TCL’s volume purchases of flash memory for cellphones, and the company’s economies in making HDD-equipped PCs, contribute to the low prices of Rave’s flash-memory and HDD-equipped music portables, he said.

The brand’s four flash-memory SKUs, due in stores during the last week of August, are priced up to an everyday $99 for two 128MB models and up to $129 everyday for the two 256MB versions. Each memory capacity is available in sports-style and more stylish non-sports versions.

Two HDD SKUs, available in stores a week later, are priced up to an everyday $199 for a 2.5GB model and up to an everyday $229 for a 5GB version.

All flash-memory and HDD models feature FM tuner, FM recorder, voice recorder, five-band EQ, USB 2.0, MP3 and protected-WMA playback, white-on-black LCD screen and firmware upgradeability. They’re preloaded with 16 unprotected songs from up-and-coming independent bands.

The flash-memory models deliver more than 16 hours of playback time on a single AAA battery. Their SD/MMC memory-card slots can be used to expand memory beyond the players’ standard embedded memory. The HDD models deliver more than 10 hours of playback time on their embedded lithium-ion batteries.
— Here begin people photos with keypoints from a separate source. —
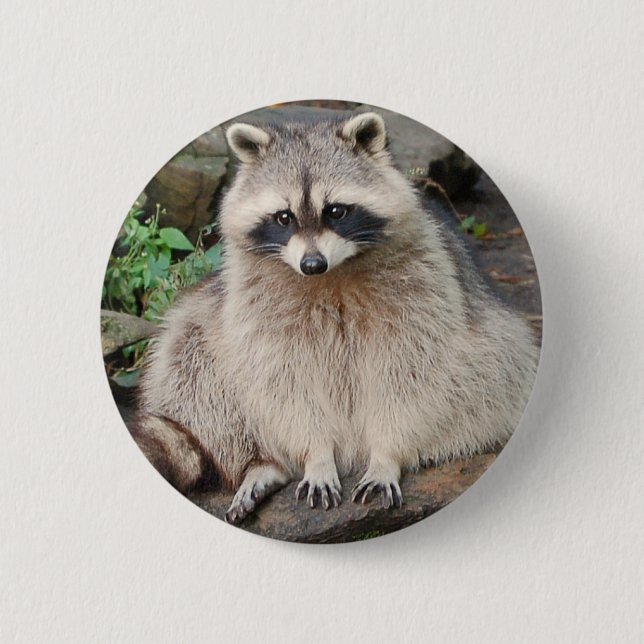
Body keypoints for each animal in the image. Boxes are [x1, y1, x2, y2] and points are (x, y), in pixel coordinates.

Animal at [132, 111, 538, 525]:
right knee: (190, 353)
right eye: (283, 217)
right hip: (208, 330)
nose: (312, 265)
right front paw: (316, 456)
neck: (331, 274)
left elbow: (408, 374)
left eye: (336, 211)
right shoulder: (256, 303)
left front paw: (387, 455)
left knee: (494, 366)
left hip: (492, 353)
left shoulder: (422, 287)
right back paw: (262, 463)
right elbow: (285, 378)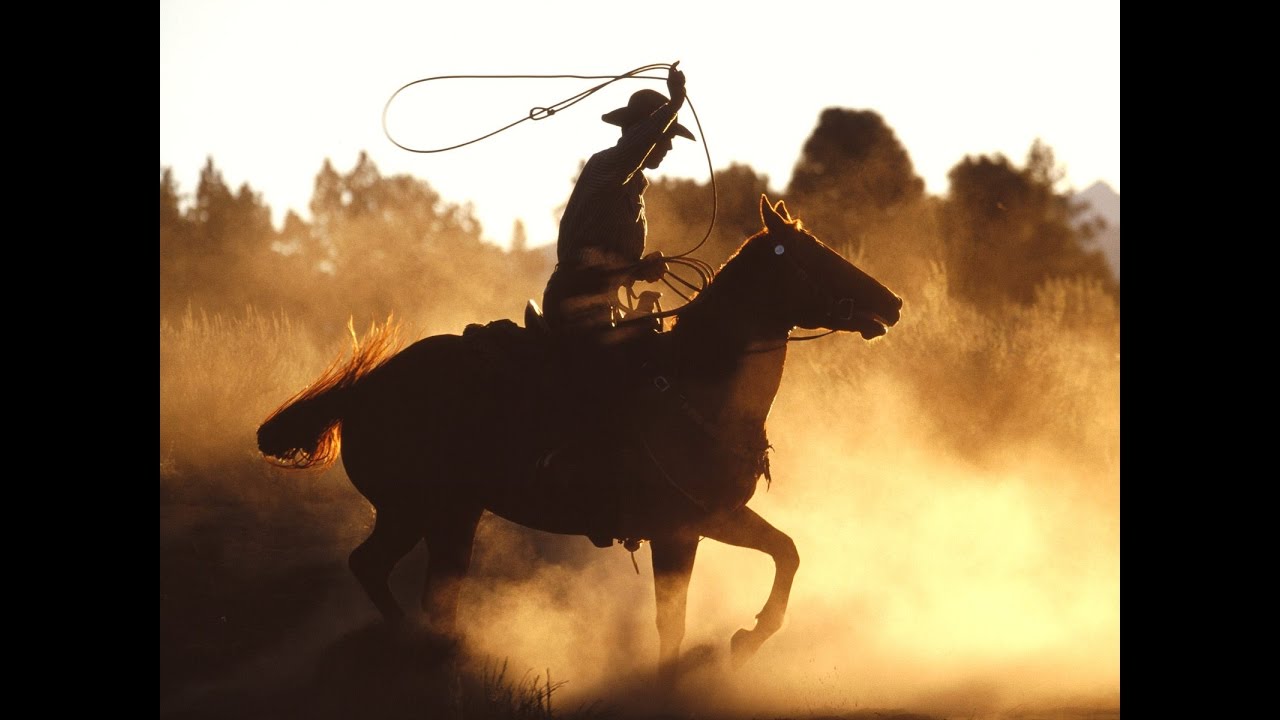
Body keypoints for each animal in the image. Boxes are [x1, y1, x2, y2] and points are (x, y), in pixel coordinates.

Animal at [257, 193, 901, 676]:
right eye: (815, 255)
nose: (892, 302)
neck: (699, 390)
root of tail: (365, 389)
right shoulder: (679, 529)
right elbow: (677, 617)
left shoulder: (713, 520)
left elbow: (785, 552)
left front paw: (748, 637)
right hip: (410, 509)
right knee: (372, 567)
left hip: (454, 514)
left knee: (438, 591)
To enhance ease-of-use, none of the players requires consumers to load Rave-specific player software onto a PC, said Brangan. As soon as users plug one of the players into their PC, the PC’s standard Windows Media Player launches, he explained. No other models offer this feature, he said. Macs will recognize the portables as removable drives.

All models feature internal clock and Microsoft’s Janus and Media Type Protocol (MTP) technology, enabling the devices to store and play back Windows Media Audio (WMA) songs downloaded from future subscription services. The services, expected to soft launch later this year, let consumers download any song from a service’s entire catalog as long as a subscription is paid up. The songs will be playable from the PC’s HDD, and they can be transferred to compliant portables now becoming available. The songs will “time out” on the portables unless they are periodically connected to the PC, Brangan said.